::: DATA PROVIDED :::
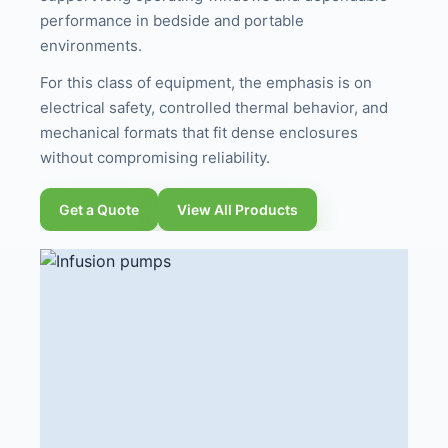
performance in bedside and portable
environments.
For this class of equipment, the emphasis is on
electrical safety, controlled thermal behavior, and
mechanical formats that fit dense enclosures
without compromising reliability.
Get a Quote
View All Products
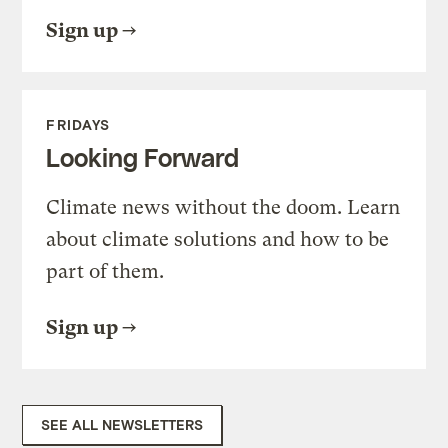
Sign up
FRIDAYS
Looking Forward
Climate news without the doom. Learn
about climate solutions and how to be
part of them.
Sign up
SEE ALL NEWSLETTERS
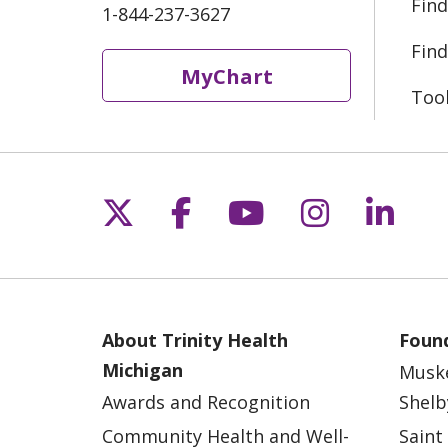
Find
1-844-237-3627
Find
MyChart
Too
Follow us on X
Follow us on Fac
Follow us on 
Follow us
Follo
About Trinity Health
Found
Michigan
Musk
Awards and Recognition
Shelb
Community Health and Well-
Saint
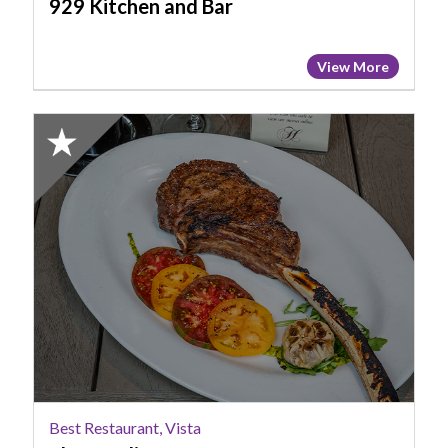
929 Kitchen and Bar
View More
2023
Finalist:
Best
Restaurant,
Vista,
Blue
Marlin
Best Restaurant, Vista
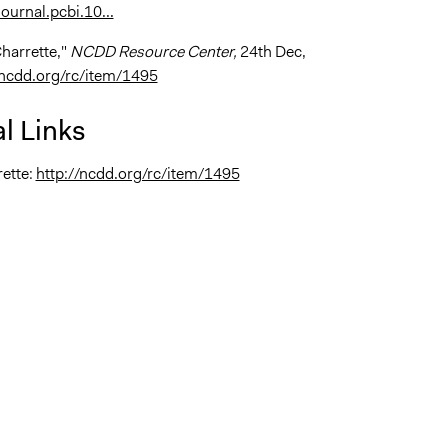
ournal.pcbi.10...
Charrette,"
NCDD Resource Center,
24th Dec,
/ncdd.org/rc/item/1495
l Links
ette:
http://ncdd.org/rc/item/1495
:::
* DIRECTIONS FOR THIS TASK: The reply must consist of the complete listing, reproduced exactly, with no images.

* PROBLEM SOLUTION:
performance in bedside and portable
environments.
For this class of equipment, the emphasis is on
electrical safety, controlled thermal behavior, and
mechanical formats that fit dense enclosures
without compromising reliability.
Get a Quote
View All Products
Sign up
FRIDAYS
Looking Forward
Climate news without the doom. Learn
about climate solutions and how to be
part of them.
Sign up
SEE ALL NEWSLETTERS
Find
1-844-237-3627
Find
MyChart
Too
Follow us on X
Follow us on Fac
Follow us on 
Follow us
Follo
About Trinity Health
Found
Michigan
Musk
Awards and Recognition
Shelb
Community Health and Well-
Saint
929 Kitchen and Bar
View More
2023
Finalist:
Best
Restaurant,
Vista,
Blue
Marlin
Best Restaurant, Vista
ournal.pcbi.10...
Charrette,"
NCDD Resource Center,
24th Dec,
/ncdd.org/rc/item/1495
l Links
ette:
http://ncdd.org/rc/item/1495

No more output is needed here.